- Wir machen Musik (We make music); Header of the movie from 1942
- German: Wir machen Musik
- Directed by: Helmut Käutner
- Written by: Manfried Rössner (play); Hans Effenberger; Erich Ebermayer; Helmut Käutner;
- Starring: Ilse Werner; Viktor de Kowa; Edith Oß; Grethe Weiser;
- Cinematography: Jan Roth
- Edited by: Helmuth Schönnenbeck
- Music by: Peter Igelhoff; Adolf Steimel;
- Production company: Terra Film
- Distributed by: Deutsche Filmvertriebs
- Release date: 8 October 1942;
- Running time: 95 minutes
- Country: Germany
- Language: German

= We Make Music =

1942 film directed by Helmut Käutner

We Make Music (Wir machen Musik) is a 1942 German musical comedy film directed by Helmut Käutner, starring Ilse Werner, Viktor de Kowa and Edith Oß. It was shot at the Tempelhof Studios in Berlin. The film's sets were designed by the art directors Max Mellin and Gerhard Ladner.

==Plot==
It is a revue film, loosely based on the stage work Karl III. und Anna von Österreich by Manfried Rössner.

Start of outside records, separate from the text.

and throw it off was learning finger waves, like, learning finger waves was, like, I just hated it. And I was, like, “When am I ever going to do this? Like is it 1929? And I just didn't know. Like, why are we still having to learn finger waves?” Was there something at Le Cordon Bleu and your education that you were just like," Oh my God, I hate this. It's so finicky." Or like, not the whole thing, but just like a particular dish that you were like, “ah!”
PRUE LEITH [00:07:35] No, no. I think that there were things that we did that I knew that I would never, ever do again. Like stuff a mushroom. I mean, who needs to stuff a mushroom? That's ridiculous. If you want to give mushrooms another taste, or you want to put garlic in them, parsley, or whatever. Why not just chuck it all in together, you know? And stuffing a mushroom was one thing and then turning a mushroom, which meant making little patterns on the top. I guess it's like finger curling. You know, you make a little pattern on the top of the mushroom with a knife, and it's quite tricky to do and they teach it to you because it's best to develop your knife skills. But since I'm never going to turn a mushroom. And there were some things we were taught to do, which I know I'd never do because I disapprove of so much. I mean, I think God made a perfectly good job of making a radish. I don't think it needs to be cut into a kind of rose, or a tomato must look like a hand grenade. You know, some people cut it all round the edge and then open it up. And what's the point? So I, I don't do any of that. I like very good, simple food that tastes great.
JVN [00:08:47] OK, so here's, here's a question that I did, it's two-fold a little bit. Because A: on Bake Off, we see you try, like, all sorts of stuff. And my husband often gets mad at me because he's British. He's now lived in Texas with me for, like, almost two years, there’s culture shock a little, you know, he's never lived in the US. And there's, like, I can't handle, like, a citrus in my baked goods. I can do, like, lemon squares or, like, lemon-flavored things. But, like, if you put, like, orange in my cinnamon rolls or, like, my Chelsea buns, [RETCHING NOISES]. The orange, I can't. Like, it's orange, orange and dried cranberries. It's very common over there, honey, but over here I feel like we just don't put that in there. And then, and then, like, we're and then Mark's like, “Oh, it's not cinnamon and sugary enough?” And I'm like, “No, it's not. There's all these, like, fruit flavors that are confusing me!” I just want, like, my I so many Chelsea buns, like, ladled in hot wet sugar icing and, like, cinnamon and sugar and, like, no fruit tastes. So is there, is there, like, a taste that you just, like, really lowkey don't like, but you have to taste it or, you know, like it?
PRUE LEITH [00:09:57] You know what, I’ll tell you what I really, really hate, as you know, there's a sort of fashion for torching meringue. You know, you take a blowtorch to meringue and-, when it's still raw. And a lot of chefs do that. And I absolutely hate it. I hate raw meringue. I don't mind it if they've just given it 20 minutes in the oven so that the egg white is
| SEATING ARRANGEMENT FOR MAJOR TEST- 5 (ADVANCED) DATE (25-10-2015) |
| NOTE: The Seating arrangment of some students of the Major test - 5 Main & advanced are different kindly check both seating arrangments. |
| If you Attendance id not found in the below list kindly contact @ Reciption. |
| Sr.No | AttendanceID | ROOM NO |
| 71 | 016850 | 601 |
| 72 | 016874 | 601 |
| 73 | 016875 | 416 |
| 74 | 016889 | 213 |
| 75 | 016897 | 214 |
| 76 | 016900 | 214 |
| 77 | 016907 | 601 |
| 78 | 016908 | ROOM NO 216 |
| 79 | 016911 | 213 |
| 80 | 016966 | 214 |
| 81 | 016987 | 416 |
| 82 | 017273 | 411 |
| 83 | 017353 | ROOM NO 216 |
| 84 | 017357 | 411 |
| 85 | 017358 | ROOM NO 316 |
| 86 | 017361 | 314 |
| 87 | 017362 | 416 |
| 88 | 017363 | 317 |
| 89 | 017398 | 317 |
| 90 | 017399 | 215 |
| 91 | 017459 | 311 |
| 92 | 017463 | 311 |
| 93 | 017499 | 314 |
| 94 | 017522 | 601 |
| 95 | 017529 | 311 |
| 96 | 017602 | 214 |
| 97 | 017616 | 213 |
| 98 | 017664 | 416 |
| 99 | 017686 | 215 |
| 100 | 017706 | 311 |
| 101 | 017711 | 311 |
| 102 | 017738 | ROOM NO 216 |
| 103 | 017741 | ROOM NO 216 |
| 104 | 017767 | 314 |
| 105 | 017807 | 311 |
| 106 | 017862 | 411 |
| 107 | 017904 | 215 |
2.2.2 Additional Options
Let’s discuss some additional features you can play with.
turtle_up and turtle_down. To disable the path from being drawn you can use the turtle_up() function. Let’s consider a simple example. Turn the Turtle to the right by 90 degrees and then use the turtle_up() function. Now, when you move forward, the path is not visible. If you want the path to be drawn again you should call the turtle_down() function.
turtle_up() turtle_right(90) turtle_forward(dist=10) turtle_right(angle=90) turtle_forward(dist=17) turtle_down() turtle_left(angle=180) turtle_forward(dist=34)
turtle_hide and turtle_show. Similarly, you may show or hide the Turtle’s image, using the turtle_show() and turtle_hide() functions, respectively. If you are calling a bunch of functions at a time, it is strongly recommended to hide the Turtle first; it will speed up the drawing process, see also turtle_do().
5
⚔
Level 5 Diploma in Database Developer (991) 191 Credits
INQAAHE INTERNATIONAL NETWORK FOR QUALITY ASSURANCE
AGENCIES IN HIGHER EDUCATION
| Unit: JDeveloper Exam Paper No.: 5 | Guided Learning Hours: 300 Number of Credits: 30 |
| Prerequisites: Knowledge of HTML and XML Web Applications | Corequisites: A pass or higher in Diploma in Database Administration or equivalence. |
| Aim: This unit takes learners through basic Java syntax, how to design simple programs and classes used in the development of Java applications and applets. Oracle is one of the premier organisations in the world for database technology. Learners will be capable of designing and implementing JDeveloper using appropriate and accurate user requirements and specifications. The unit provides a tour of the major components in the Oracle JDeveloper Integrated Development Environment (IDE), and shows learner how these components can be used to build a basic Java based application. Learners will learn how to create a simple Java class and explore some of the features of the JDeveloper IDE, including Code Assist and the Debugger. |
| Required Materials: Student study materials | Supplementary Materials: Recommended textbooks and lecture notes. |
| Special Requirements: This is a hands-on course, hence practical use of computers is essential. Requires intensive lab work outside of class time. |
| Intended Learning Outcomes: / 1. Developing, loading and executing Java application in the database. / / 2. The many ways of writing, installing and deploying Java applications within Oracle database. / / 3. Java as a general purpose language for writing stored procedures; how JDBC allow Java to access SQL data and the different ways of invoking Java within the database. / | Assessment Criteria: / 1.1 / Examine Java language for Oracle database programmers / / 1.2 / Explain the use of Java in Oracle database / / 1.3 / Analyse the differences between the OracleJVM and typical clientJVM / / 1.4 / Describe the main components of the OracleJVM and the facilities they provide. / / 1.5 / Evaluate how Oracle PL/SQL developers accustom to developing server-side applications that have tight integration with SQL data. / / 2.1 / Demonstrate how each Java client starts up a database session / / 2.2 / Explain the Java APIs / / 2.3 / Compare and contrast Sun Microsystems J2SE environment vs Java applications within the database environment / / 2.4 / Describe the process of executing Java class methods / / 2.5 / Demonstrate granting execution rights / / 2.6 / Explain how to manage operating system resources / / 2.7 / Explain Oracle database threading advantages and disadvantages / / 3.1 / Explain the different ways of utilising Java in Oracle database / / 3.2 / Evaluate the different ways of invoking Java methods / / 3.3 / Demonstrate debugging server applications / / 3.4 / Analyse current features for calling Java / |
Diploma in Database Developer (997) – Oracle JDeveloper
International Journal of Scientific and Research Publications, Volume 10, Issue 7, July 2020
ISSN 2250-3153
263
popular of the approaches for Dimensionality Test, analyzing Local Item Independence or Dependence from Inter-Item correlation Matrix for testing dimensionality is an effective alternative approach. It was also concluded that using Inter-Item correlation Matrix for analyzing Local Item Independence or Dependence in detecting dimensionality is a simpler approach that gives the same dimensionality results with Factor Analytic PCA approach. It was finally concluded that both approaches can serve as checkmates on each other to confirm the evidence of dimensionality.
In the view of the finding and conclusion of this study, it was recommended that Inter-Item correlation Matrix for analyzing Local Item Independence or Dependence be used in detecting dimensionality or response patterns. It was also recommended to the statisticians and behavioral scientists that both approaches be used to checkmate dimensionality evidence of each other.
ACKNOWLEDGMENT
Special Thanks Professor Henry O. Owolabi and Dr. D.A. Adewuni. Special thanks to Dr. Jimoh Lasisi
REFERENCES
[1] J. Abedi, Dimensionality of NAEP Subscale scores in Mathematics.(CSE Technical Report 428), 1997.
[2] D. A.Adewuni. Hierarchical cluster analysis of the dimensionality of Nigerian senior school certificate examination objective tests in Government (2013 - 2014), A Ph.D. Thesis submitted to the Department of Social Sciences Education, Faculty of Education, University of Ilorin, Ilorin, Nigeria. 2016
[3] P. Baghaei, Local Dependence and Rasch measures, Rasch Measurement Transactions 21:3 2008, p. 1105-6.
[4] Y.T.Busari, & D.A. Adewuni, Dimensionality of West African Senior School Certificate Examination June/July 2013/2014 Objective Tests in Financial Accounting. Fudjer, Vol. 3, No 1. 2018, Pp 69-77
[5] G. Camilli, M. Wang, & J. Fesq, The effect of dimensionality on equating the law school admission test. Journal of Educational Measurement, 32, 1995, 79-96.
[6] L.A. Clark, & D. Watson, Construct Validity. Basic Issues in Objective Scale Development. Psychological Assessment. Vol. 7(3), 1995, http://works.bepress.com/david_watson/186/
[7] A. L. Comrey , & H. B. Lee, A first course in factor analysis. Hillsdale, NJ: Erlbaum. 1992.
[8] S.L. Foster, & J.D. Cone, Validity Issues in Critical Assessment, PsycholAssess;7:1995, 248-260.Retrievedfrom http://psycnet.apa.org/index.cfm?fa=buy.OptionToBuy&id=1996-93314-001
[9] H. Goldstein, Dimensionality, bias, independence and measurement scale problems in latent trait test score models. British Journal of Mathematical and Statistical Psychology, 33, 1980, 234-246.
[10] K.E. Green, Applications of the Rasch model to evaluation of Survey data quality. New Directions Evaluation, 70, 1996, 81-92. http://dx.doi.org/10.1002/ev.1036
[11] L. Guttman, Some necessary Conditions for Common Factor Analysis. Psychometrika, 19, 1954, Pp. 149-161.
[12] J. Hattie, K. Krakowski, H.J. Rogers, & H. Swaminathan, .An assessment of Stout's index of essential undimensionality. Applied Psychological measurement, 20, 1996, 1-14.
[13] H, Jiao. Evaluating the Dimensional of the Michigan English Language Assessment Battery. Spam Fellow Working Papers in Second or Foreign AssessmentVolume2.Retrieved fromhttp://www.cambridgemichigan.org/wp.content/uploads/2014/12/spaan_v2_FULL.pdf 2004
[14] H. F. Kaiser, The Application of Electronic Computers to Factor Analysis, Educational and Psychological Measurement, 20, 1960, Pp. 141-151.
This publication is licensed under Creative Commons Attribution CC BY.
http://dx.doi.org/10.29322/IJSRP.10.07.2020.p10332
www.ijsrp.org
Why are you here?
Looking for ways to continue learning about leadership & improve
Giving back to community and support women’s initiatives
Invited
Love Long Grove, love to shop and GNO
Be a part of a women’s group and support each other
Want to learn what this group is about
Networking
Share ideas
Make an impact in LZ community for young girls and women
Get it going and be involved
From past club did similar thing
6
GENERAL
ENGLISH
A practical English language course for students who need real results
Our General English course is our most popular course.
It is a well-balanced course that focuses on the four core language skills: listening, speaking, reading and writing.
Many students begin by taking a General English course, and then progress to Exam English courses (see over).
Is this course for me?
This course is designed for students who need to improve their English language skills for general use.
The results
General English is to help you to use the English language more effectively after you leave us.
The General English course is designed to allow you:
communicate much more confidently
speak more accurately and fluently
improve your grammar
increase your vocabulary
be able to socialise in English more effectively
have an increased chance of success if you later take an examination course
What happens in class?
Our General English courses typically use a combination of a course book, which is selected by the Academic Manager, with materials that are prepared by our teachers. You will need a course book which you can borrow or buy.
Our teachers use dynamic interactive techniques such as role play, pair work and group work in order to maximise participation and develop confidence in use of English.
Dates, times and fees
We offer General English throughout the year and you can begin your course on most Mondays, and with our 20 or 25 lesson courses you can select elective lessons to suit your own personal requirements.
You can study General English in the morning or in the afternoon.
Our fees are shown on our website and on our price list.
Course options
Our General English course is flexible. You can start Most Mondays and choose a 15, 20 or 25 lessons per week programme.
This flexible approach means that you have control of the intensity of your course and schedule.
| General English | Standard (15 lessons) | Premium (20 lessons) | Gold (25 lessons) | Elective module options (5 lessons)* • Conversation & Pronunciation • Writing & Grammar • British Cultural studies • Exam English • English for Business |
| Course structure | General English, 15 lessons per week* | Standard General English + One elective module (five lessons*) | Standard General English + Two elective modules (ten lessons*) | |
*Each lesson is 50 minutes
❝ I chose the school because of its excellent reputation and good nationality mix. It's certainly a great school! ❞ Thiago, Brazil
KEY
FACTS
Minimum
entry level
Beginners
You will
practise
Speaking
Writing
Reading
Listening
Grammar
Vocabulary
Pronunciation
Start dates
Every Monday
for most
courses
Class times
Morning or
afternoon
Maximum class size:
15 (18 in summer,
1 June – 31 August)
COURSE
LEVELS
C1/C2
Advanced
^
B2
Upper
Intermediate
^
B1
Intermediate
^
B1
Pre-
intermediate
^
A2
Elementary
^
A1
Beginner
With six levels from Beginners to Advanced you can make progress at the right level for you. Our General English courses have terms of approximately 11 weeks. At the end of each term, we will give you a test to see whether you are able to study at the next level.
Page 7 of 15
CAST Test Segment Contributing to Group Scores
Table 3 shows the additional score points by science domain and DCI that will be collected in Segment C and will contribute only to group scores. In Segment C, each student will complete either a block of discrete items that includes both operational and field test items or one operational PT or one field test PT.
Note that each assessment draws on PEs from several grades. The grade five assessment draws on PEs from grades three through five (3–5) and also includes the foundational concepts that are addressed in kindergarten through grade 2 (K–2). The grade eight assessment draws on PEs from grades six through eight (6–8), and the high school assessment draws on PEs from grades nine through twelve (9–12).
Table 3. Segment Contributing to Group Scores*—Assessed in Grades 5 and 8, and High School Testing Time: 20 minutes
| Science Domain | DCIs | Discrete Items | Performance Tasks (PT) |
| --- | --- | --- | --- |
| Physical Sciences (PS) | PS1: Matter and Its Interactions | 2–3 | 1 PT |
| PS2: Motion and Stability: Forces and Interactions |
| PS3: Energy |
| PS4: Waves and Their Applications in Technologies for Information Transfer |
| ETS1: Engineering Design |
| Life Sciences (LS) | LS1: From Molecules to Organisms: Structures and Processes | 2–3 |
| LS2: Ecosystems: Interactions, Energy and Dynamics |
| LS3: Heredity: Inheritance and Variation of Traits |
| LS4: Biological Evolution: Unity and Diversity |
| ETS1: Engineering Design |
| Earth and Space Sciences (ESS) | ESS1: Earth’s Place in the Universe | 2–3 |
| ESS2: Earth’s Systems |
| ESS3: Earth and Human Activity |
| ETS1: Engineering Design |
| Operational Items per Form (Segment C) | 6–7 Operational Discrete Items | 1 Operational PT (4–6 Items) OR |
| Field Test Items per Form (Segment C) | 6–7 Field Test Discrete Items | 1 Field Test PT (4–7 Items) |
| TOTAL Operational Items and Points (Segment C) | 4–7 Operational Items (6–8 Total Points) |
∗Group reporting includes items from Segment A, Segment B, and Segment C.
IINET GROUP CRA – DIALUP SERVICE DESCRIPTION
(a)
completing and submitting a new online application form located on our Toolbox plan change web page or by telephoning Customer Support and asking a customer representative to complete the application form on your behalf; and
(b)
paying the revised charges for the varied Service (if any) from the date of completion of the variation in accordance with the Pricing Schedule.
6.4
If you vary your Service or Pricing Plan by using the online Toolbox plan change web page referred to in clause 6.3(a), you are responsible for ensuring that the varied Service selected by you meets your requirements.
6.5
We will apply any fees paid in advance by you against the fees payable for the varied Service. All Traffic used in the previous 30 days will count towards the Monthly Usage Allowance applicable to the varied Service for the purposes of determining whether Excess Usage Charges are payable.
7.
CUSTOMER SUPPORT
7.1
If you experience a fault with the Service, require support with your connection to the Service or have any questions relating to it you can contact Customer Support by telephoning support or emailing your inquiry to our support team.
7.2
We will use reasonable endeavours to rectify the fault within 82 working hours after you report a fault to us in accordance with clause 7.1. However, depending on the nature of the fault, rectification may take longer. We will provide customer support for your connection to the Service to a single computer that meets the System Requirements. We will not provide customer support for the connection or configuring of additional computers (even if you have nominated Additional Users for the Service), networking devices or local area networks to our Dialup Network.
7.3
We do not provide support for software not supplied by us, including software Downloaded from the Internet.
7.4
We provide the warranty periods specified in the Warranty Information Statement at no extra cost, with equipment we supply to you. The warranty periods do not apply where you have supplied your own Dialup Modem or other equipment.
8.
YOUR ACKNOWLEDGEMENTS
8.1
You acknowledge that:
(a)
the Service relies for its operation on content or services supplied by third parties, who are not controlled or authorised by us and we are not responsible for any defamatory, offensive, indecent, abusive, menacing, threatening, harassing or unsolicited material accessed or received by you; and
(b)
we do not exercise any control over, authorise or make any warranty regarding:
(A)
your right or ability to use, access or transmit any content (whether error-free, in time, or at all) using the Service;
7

Karl Zimmermann, a composer whose idols are Johann Sebastian Bach and other classical composers, dreams of being successful with his own opera and composes popular music for fun, but does not try to publish it. His wife, Anni Pichler is a popular singer and secretly sells his popular songs so that they can make a living. When he finally completes his opera and it is rejected by the public, he realizes that his true talent is composing popular music and not dishonorable.